Примерно в этой же тональности звучит и голос современного нам исследователя, автора предисловия к четырехтомному собранию сочинений писателя 1981 года – К. Тюнькина: «Деловой Адуев-старший – воплощение «адуевщины», прямой антитезы будущей «обломовщины» – …полностью устраняет любовь из своей жизненной «практики» (и не может не устранить по существу своей деятельности и своей философии), ограничивает ее утилитарной сферой семейной жизни»[166]. (Почему это вдруг семейная жизнь принижается до уровня всего лишь «утилитарной сферы» – непонятно, но не наша забота разбирать воззрения господина Тюнькина. – С.Н., В.Ф.)

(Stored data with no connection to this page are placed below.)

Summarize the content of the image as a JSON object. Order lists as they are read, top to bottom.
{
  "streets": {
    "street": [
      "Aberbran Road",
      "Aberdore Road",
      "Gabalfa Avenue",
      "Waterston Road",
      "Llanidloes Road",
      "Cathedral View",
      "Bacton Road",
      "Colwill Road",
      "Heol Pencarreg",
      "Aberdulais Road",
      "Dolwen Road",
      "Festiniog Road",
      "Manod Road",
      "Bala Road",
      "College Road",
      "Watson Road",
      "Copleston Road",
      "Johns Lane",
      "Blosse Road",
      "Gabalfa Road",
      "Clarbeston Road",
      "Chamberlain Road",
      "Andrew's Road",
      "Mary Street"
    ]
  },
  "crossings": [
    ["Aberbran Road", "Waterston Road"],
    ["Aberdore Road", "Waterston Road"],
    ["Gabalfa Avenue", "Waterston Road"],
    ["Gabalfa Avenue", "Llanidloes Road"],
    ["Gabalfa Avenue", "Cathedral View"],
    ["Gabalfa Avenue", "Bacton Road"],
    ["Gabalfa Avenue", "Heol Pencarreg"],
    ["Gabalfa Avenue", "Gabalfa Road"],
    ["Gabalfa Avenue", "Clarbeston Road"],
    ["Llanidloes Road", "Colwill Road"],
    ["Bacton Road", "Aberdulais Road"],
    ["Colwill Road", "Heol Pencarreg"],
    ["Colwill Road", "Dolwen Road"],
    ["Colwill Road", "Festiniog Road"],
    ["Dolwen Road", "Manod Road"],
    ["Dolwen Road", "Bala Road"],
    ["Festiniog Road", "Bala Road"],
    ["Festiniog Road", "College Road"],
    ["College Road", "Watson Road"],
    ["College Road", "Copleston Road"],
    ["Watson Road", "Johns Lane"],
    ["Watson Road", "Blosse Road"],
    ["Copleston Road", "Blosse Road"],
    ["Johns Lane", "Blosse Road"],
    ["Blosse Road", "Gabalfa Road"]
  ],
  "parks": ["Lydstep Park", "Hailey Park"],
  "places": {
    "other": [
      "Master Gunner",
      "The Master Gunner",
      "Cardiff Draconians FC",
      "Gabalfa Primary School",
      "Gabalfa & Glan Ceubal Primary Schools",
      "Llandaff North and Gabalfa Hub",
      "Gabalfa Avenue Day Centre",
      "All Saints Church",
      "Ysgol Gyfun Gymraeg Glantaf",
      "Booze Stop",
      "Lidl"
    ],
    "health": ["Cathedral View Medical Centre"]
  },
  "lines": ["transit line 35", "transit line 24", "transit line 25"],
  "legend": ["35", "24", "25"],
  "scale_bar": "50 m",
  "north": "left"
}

Более изощренна, но от этого не более приближена к истине трактовка, предлагаемая в обширном исследовании Ю.М. Лощица. Согласно критику к имеющимся в тексте мифологическим образам и мотивам, к образу дяди автор добавляет пушкинский мотив демона-искусителя, чьи «язвительные речи» вливают в душу юного героя «хладный яд».
Впрочем, в самом пушкинском стихотворении демон являет такие свойства, которые даже при большом желании убедить читателя в прямом подобии нечистой силы и Петра Ивановича вряд ли получится. Припомним строфы Пушкина о демоне:
По этому поводу Ю.М. Лощиц вопрошает: «Действительно, чем не портрет Петра Адуева? Может быть, лишь две-три детали из романтического лексикона молодого Пушкина не совсем подходят («злобный гений», «чудный взгляд»), все же остальное – прямо по адресу. Осмеяние «возвышенных чувств», развенчание «любви», насмешливое отношение к «вдохновению», вообще ко всему «прекрасному», «хладный яд» скептицизма и рационализма (в полном соответствии со славянофильской традицией и разумность оказалась пороком. – С.Н., В.Ф.), постоянная насмешливость, враждебность к любому проблеску «надежды» и «мечты» – арсенал демонических средств…»[168]
Спросим в свою очередь и мы: действительно ли демон Петр Иванович? Когда же это он клевещет, если, конечно, не считать клеветой его постоянную иронию, часто довольно трезвую, но которую нельзя назвать ни злобной, ни низкой? В каких случаях Адуев-старший не верит действительной любви, а тем более свободе? И если он и в самом деле не «благословляет» деревенское безделье и сонный паразитизм жизни обитателей Грачей, то разве он не превозносит и не освящает подлинный труд в разных его формах – в присутствии, на заводе, в журнале? Да и в отношении «чувствований и сердечных проявлений» дядя иногда может дать фору племяннику. Мы имеем в виду его отношения к грачевской помещице – матери Александра. Размышлять-то он размышлял, но поступил ведь действительно благородно: в ответ на ее доброту (с перерывом в семнадцать лет!) принял на себя заботы о ее сыне. Чего не скажешь о воплощении «сердечности» – племяннике Александре: другу и Софье он по прошествии месяца жизни в Петербурге письма написал, а вот послать весточку матери, на что ему пеняет дядя, все никак не соберется.
А разве дядя не радуется успехам Александра в чиновничьих и журналистских делах, когда таковые имеются? Кем, как не старшим другом и благородным покровителем был он Александру все время пребывания того в Петербурге? И если бы его отношение к Александру не было хотя и иронично-критическим, но в то же время и любовно-заботливым, то разве не созрел бы у него серьезный конфликт с женой – теткой Александра, человеком не только мудрым, но и чувственным, которая чисто по-женски тоже покровительствовала племяннику? Однако же, не считая некоторых «тактических» разногласий, таковой конфликт не только не возник, но даже не обозначился и намеком. Стало быть, действовали «злодей» дядя и воплощение доброты тетка не слишком розно. Разве нет?